Calcio, la rivoluzione non può più aspettare
Paga soltanto Ventura, Tavecchio resta al suo posto: ma adesso il popolo pretende credibilità e nuove regole. Il nostro appello a Gabriele Gravina.
La montagna ha partorito il topolino. 48 ore dopo una delle più gravi disfatte sportive dello sport italiano, l’Italia del pallone presenta il conto soltanto all’anello debole del carrozzone, quel Gian Piero Ventura esonerato a furor di popolo dopo la sconfitta nel play-off contro la Svezia che ci nega il mondiale dopo 60 anni. Il commissario tecnico non si è dimesso, preferendo la vil pecunia alla dignità di chi è ben consapevole di aver fallito clamorosamente il suo obiettivo, ma che non per questo ha fatto un doveroso passo indietro.
Ma in Italia non si dimette nessuno, ecco perché non ha fatto un passo indietro neanche Carlo Tavecchio, non solo da presidente della Figc ma anche da “sponsor” dello stesso Ventura, al quale, il 9 agosto, aveva rinnovato il contratto fino al 2020, salvo definire di lì a poco “un’apocalisse” l’eventuale mancata qualificazione a Russia 2018. Sulle responsabilità del ct si è detto tutto: le scelte e le scene prima, durante e dopo il doppio confronto contro gli svedesi parlano chiaro. Sul governo del calcio urge una riflessione.

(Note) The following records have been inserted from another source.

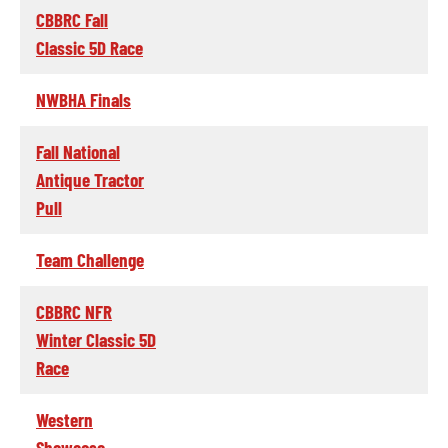
CBBRC Fall
Classic 5D Race
NWBHA Finals
Fall National
Antique Tractor
Pull
Team Challenge
CBBRC NFR
Winter Classic 5D
Race
Western
Showcase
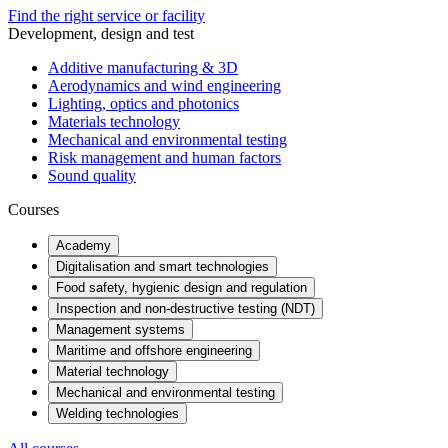
Find the right service or facility
Development, design and test
Additive manufacturing & 3D
Aerodynamics and wind engineering
Lighting, optics and photonics
Materials technology
Mechanical and environmental testing
Risk management and human factors
Sound quality
Courses
Academy
Digitalisation and smart technologies
Food safety, hygienic design and regulation
Inspection and non-destructive testing (NDT)
Management systems
Maritime and offshore engineering
Material technology
Mechanical and environmental testing
Welding technologies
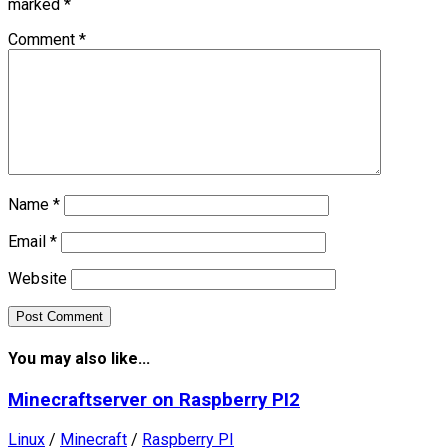
marked
*
Comment
*
Name
*
Email
*
Website
You may also like...
Minecraftserver on Raspberry PI2
Linux
/
Minecraft
/
Raspberry PI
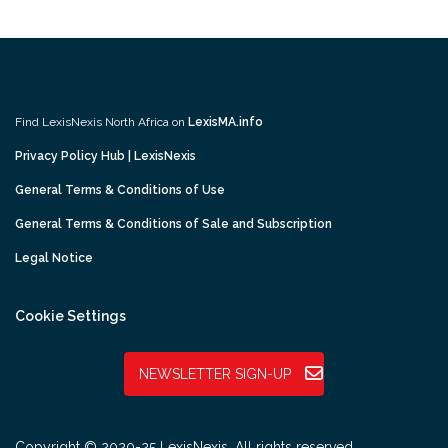
Find LexisNexis North Africa on
LexisMA.info
Privacy Policy Hub | LexisNexis
General Terms & Conditions of Use
General Terms & Conditions of Sale and Subscription
Legal Notice
Cookie Settings
NEWSLETTER SIGN-UP
Copyright © 2020-25 LexisNexis. All rights reserved.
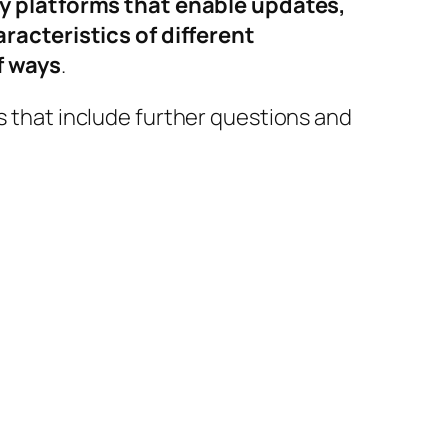
y platforms that enable updates,
acteristics of different
f ways
.
es that include further questions and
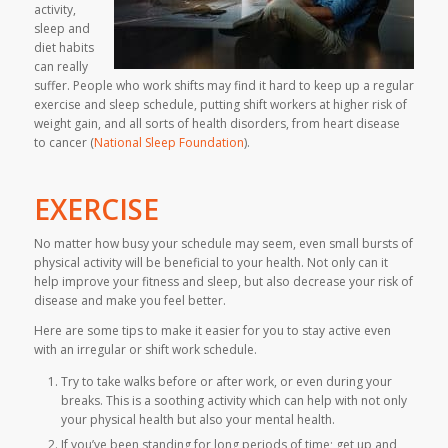
activity,
sleep and
diet habits
can really
suffer. People who work shifts may find it hard to keep up a regular
exercise and sleep schedule, putting shift workers at higher risk of
weight gain, and all sorts of health disorders, from heart disease
to cancer (
National Sleep Foundation
).
EXERCISE
No matter how busy your schedule may seem, even small bursts of
physical activity will be beneficial to your health. Not only can it
help improve your fitness and sleep, but also decrease your risk of
disease and make you feel better.
Here are some tips to make it easier for you to stay active even
with an irregular or shift work schedule.
Try to take walks before or after work, or even during your
breaks. This is a soothing activity which can help with not only
your physical health but also your mental health.
If you’ve been standing for long periods of time; get up and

Gli italiani si aspettavano le dimissioni di Tavecchio pochi minuti dopo il vergognoso 0-0 di lunedì. Così come fecero, nel 2014, Giancarlo Abete e Cesare Prandelli, presidente e selezionatore di un’Italia che andò a casa dopo i gironi di Brasile 2014. Ma almeno quell’Italia al Mondiale ci andò (in vacanza, ma ci andò), mentre i nostri guarderanno la prossima competizione internazionale dai rispettivi divani. Tavecchio ha invece convocato la governance pallonara e preso tempo per presentar un programma di riforme.
Sul punto non si transige: il calcio italiano va rifondato. E’ la frase utilizzata dal Ministro dello Sport Lotti, concetto ribadito dal capo dello sport italiano, il presidente del Coni Malagò (“fossi in Tavecchio mi dimetterei”, il suo inequivocabile assist non raccolto dal capo del calcio). Perché se la Svezia ci butta fuori, se le due principali Leghe sono commissariate, se il sistema delle iscrizioni (ratificato dalla Figc, non dalle Leghe…) produce una squadra di C, il Modena, cancellata già a novembre, bisogna intervenire prima di subito.
L’Inghilterra e la Germania, due superpotenze del calcio, sono rinate dopo aver toccato il fondo, legiferando con Stato e Federazione. Hanno portato avanti una serie di riforme serie in grado di farle tornare al top nel giro di pochi anni. Ci lascia perplessi che, a portare avanti questo programma, possa essere quel presidente ricordato come colui il quale ha scelto Ventura e sedeva sulla poltrona la sera di Italia-Svezia, testardo a non fare un passo indietro neanche a fronte di incalcolabili danni economici e d’immagine.
In tanti sognano, oggi, una federazione retta da una squadra composta da uomini di calcio, manager e conoscitori di questo mondo. Personaggi autorevoli, carismatici, credibili, in grado di far riavvicinare all’azzurro un popolo indignato per ciò che ha visto nell’ultima, lunghissima settimana. Perché non basterà certamente giocarsi la carta del commissario tecnico ad effetto (come fu Antonio Conte dopo la disastrosa spedizione carioca) per calmierare una nazione mai così lontana dal sentimento nazional-pallonaro.
Naturalmente, in questa nostra “squadra ideale” non può che trovare spazio anche Gabriele Gravina (foto), che racchiude tutte e tre le qualità già richieste in un ideale identikit per rifondare il calcio. Siamo sicuri che, da uomo di calcio esperto, responsabile e valoroso, vigilerà non poco su tutto quanto accadrà nelle prossime settimane, perché dalle decisioni che verranno prese in questi giorni ci giochiamo 10 anni di futuro, dopo 10 anni neri che abbiamo vissuto proprio dopo aver alzato la Coppa al cielo a Berlino. Sembra un secolo fa.
Di idee per cambiare il calcio ce ne sono, ma è il momento di passare dalle parole ai fatti. Non si può più impedire il bene comune per i privilegi di pochi. Noi lanciamo una proposta dalla quale ripartire: creare un casellario giudiziale sportivo pubblico, accessibile a tutti, punendo con forti ammende più la retrocessione le società che si avvalgono di dirigenti inseriti nello stesso per reati connessi alle scommesse e all’illecito sportivo. Un punto di partenza che sembra scontato, ma che per l’Italia eliminata dalla Svezia non lo è stato.